Task description
Exclude the pictures and reproduce the remaining data exactly as written.

Material provided
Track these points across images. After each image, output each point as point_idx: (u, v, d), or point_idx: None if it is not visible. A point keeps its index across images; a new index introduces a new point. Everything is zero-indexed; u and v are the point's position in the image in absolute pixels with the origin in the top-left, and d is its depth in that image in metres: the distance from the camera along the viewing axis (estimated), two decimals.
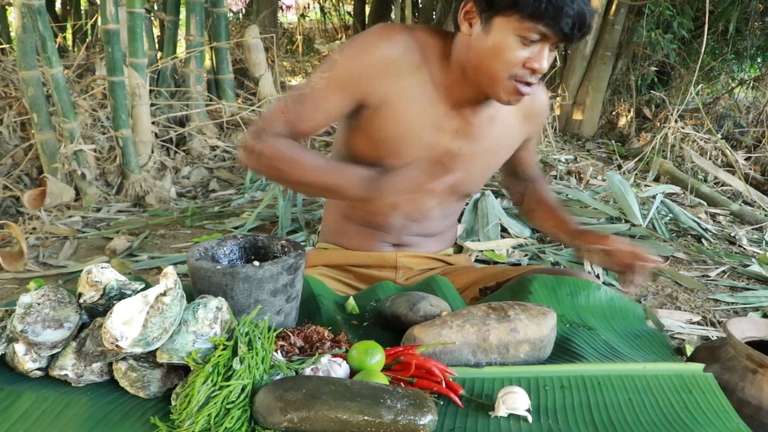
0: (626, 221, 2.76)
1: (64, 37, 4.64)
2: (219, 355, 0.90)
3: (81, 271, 2.35)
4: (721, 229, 2.96)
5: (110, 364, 0.96)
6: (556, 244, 2.56)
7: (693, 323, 1.93)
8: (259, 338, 0.95)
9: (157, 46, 4.77)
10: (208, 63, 4.67)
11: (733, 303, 2.10)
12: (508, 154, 1.43)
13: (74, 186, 3.12)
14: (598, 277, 2.23)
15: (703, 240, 2.78)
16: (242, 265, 1.07)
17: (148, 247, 2.61)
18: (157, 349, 0.93)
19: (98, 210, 3.05)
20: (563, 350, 1.10)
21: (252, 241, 1.24)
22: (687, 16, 5.70)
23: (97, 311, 1.04)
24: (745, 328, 1.14)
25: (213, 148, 4.33)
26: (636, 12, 5.82)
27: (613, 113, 6.14)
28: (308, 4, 9.87)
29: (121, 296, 1.03)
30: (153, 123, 3.93)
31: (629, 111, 5.97)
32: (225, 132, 4.50)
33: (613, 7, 5.69)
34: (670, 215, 2.91)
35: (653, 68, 5.93)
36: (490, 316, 1.04)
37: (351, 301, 1.28)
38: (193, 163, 4.14)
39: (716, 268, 2.40)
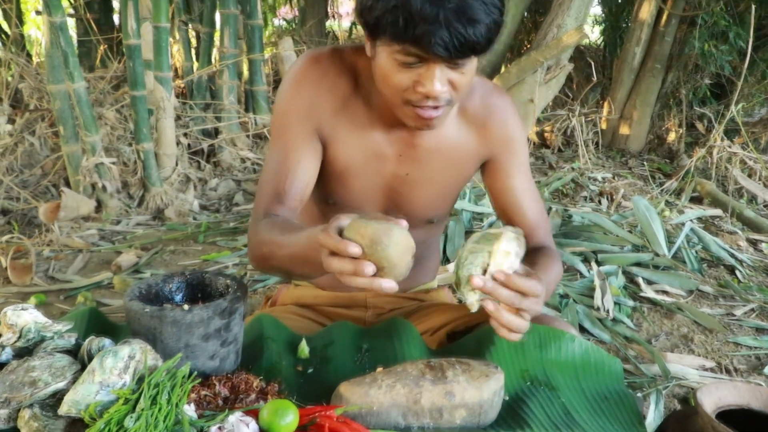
0: (651, 250, 2.59)
1: (107, 48, 4.75)
2: (116, 410, 0.84)
3: (85, 287, 2.38)
4: (760, 260, 2.75)
5: (19, 410, 0.93)
6: (571, 274, 2.42)
7: (706, 370, 1.77)
8: (168, 391, 0.89)
9: (193, 57, 4.84)
10: (246, 74, 4.70)
11: (755, 348, 1.92)
12: (466, 173, 1.29)
13: (96, 198, 3.18)
14: (608, 312, 2.10)
15: (738, 271, 2.59)
16: (171, 308, 1.03)
17: (156, 263, 2.61)
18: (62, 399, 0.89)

Written response
Track these points across images. After each image, output each point as point_idx: (u, v, d), or point_idx: None if it is not visible. A point keeps its index across images; a new index introduces a new point. Everything is zero-indexed; u and v are the point's position in the image in absolute pixels with the origin in the top-left, and d is its depth in that image in metres: the distance from the camera along the viewing axis (estimated), two decimals.
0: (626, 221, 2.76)
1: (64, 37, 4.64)
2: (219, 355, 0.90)
3: (81, 271, 2.35)
4: (721, 229, 2.96)
5: (110, 364, 0.96)
6: (556, 244, 2.56)
7: (693, 323, 1.93)
8: (259, 338, 0.95)
9: (157, 46, 4.77)
10: (208, 63, 4.67)
11: (733, 303, 2.10)
12: (508, 154, 1.43)
13: (74, 186, 3.12)
14: (598, 277, 2.23)
15: (703, 240, 2.78)
16: (242, 265, 1.07)
17: (148, 247, 2.61)
18: (157, 349, 0.93)
19: (98, 210, 3.05)
20: (563, 350, 1.10)
21: (252, 241, 1.24)
22: (687, 16, 5.70)
23: (97, 311, 1.04)
24: (745, 328, 1.14)
25: (213, 148, 4.33)
26: (636, 12, 5.82)
27: (613, 113, 6.14)
28: (308, 4, 9.87)
29: (121, 296, 1.03)
30: (153, 123, 3.93)
31: (629, 111, 5.97)
32: (225, 132, 4.50)
33: (613, 7, 5.69)
34: (670, 215, 2.91)
35: (653, 68, 5.93)
36: (490, 316, 1.04)
37: (351, 301, 1.28)
38: (193, 163, 4.14)
39: (716, 268, 2.40)
0: (651, 250, 2.59)
1: (107, 48, 4.75)
2: (116, 410, 0.84)
3: (85, 287, 2.38)
4: (760, 260, 2.75)
5: (19, 410, 0.93)
6: (571, 274, 2.42)
7: (706, 370, 1.77)
8: (168, 391, 0.89)
9: (193, 57, 4.84)
10: (246, 74, 4.70)
11: (755, 348, 1.92)
12: (466, 173, 1.29)
13: (96, 198, 3.18)
14: (608, 312, 2.10)
15: (738, 271, 2.59)
16: (171, 308, 1.03)
17: (156, 263, 2.61)
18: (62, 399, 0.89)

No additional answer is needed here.